On réalise, chemin faisant, à travers les hésitations et questionnements de la jeune comédienne, à travers le trac toujours présent de la professeur aguerrie, que le théâtre ne peut être une suite de rôle qu’on endosse comme on changerait de chemise.

Les grands textes, ceux qui traversent les siècles, Shakespeare, Molière, Tchekhov ou Racine, possèdent une puissance sacrée et questionnent les douleurs fondamentales et les peurs essentielles de l’Humanité : la mort, l’abandon, l’interdit, le désir, la passion ou le crime.

Il faut bien qu’il y ait, au final, une explication à l’énigme initiale de la pièce : pourquoi donc Edwige, l’enseignante qui est en train de faire travailler sa jeune élève, n’a-t-elle jamais accepté, toute sa carrière durant, de jouer le rôle de Phèdre ?

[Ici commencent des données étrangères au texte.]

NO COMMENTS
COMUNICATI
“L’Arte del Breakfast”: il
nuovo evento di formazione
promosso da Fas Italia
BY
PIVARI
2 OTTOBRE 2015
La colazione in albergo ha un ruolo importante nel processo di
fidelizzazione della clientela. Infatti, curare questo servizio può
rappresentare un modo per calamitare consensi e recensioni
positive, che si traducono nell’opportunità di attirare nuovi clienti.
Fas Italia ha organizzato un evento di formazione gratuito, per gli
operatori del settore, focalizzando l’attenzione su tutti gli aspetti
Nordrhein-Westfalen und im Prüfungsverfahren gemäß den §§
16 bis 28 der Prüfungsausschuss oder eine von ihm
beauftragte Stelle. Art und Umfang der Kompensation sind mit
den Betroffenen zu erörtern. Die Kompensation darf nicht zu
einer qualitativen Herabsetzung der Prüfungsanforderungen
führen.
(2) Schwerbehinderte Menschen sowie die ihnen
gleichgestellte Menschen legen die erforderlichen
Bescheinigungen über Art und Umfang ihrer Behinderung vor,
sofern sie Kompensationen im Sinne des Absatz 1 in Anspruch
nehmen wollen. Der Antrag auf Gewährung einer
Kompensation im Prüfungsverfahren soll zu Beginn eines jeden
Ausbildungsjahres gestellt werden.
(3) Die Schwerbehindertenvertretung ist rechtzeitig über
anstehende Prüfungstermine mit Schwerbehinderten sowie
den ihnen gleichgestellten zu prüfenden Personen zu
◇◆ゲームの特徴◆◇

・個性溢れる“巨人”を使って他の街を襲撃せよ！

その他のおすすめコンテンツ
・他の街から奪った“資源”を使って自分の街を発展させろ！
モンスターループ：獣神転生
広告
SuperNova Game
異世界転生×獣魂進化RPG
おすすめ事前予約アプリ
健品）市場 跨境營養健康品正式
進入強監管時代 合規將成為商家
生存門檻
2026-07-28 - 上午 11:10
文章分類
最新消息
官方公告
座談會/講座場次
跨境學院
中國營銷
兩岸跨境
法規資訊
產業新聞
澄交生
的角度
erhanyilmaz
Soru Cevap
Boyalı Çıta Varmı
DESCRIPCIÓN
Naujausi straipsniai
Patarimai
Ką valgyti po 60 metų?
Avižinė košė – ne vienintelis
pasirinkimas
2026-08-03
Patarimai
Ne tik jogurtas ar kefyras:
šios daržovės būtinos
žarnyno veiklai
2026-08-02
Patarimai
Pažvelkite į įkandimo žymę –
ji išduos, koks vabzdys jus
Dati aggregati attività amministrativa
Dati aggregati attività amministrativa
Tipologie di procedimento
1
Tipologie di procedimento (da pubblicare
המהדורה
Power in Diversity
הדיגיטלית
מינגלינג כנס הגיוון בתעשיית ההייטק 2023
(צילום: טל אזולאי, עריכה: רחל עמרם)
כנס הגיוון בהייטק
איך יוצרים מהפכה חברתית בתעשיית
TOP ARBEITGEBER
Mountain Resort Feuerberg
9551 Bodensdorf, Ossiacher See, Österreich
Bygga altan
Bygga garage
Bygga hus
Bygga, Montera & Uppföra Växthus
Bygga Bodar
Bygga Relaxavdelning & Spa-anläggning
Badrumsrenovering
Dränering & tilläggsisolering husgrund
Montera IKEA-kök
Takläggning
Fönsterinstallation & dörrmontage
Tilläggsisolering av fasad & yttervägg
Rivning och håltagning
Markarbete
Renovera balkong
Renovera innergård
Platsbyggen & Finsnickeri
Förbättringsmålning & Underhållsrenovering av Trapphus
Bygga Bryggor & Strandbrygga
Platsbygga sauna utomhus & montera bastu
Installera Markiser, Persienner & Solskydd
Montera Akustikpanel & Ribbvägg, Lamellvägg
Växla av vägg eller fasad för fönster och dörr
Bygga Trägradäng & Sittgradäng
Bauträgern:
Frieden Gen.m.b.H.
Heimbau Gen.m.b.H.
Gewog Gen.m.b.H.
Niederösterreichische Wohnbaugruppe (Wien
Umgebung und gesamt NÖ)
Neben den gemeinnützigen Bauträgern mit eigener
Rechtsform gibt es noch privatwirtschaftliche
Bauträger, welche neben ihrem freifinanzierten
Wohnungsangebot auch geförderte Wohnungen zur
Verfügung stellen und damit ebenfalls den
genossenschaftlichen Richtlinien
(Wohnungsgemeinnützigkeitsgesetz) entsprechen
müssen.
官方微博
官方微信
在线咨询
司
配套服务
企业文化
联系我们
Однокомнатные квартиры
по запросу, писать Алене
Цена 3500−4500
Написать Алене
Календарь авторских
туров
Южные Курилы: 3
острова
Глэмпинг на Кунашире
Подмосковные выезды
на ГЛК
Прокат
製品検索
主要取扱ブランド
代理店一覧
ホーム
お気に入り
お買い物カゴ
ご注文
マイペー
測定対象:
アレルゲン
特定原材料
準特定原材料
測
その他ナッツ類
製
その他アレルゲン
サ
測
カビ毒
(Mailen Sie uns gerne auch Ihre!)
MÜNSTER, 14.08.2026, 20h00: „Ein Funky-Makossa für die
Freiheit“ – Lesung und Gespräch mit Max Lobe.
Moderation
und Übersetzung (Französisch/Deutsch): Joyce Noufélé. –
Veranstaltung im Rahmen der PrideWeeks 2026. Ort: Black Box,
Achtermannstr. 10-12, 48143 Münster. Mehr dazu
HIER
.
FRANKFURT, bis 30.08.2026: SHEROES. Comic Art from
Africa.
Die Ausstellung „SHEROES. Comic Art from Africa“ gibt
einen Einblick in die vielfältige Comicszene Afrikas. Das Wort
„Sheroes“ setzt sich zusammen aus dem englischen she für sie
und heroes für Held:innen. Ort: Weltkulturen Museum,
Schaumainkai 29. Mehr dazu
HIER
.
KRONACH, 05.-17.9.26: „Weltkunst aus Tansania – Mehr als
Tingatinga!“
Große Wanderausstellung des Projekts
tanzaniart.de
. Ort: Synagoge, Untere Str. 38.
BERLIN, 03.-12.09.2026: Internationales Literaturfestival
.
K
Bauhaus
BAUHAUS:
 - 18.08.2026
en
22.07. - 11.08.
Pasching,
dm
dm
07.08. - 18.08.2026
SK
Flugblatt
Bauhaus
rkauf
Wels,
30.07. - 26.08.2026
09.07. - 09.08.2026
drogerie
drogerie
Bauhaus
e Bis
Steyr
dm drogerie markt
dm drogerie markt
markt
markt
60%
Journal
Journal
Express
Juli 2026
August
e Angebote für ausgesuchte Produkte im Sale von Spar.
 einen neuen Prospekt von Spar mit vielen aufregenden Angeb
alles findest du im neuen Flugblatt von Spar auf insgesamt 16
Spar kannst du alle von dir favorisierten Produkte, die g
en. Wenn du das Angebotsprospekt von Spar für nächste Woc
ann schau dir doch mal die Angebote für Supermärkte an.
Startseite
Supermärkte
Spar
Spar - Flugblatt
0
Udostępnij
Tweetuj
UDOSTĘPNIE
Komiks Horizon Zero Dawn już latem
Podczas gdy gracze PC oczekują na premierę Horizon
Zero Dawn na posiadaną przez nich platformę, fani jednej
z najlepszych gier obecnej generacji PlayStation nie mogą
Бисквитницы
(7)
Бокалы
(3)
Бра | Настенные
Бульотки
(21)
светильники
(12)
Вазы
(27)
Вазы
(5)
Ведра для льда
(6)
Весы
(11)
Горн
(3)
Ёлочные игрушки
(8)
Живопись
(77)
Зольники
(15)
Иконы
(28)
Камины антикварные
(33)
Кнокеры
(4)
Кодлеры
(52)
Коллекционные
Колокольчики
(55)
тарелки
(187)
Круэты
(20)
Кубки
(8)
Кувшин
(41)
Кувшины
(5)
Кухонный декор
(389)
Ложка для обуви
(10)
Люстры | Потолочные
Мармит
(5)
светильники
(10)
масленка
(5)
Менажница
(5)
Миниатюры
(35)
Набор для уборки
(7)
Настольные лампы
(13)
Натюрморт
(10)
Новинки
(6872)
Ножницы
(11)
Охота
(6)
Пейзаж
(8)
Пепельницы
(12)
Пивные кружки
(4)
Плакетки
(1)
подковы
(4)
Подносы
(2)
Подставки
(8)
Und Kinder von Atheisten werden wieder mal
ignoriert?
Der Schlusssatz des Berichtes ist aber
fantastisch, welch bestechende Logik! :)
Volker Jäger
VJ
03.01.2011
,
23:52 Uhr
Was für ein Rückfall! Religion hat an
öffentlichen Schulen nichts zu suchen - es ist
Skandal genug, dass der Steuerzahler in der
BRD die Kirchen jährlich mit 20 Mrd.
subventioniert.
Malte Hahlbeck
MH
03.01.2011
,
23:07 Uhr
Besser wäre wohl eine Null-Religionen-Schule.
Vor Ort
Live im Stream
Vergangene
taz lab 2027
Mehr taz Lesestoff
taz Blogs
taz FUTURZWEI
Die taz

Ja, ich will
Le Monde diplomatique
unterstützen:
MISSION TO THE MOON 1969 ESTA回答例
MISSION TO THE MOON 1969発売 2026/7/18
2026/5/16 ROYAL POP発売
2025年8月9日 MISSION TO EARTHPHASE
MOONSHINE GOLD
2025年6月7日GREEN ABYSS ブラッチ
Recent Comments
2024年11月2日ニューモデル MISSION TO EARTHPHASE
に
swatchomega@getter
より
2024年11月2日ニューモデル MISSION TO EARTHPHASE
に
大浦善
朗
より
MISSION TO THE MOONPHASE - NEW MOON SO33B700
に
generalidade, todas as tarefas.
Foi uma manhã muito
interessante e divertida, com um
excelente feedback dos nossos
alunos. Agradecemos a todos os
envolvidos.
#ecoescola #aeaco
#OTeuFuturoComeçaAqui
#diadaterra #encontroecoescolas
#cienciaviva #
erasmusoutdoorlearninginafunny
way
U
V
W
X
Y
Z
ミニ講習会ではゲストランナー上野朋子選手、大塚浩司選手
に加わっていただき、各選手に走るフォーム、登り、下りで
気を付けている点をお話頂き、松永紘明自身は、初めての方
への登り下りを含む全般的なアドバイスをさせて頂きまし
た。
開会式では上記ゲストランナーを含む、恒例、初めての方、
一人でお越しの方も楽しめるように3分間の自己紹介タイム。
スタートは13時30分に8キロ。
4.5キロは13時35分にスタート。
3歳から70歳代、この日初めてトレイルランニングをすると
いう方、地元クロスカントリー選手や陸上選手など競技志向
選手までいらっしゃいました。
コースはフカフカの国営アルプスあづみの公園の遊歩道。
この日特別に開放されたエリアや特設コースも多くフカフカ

Les Grecs, dans l’antiquité, transfiguraient les interrogations fondamentales en figures divines. La tragédie classique, elle, les retranscrivait dans des personnages emblématiques. C’est ce que l’homme contemporain ne parvient guère à exprimer que dans le secret bien gardé des cabinets de psychanalyse. C’est peut-être un peu à une sorte de séance d’analyse que nous assistons lorsque, par la magie du théâtre, un simple rideau opaque en fond de scène permet de nous plonger dans le passé des personnages, de leur rendre leurs vingt ans, leurs dix ans, leur enfance…

Et puis la pièce, chemin faisant, insiste — un peu à la façon dont le faisait autrefois Ingmar Berman dans certains de ses grands films lumineux de clairvoyance — sur le dévouement quasi sacerdotal de l’actrice qui ne semble vivre sa vie que par parenthèse entre deux spectacles. Une vie en aparté, comme si le réel n’était qu’un pis-aller au milieu des fastes raciniens. Comme si la vie n’était qu’une mauvaise metteuse en scène, incapable de dompter nos terreurs sous le fouet méthodique de l’alexandrin.

Bérangère Dautun et Clara Symchowicz donnent le ton juste à ces deux comédiennes qui se livrent un duel verbal parfois tendre parfois cruel, comme si l’une et l’autre se battaient, tant qu’à faire, avec l’ombre d’elles-mêmes.

Ma vie en aparté, actuellement au Studio Hébertot.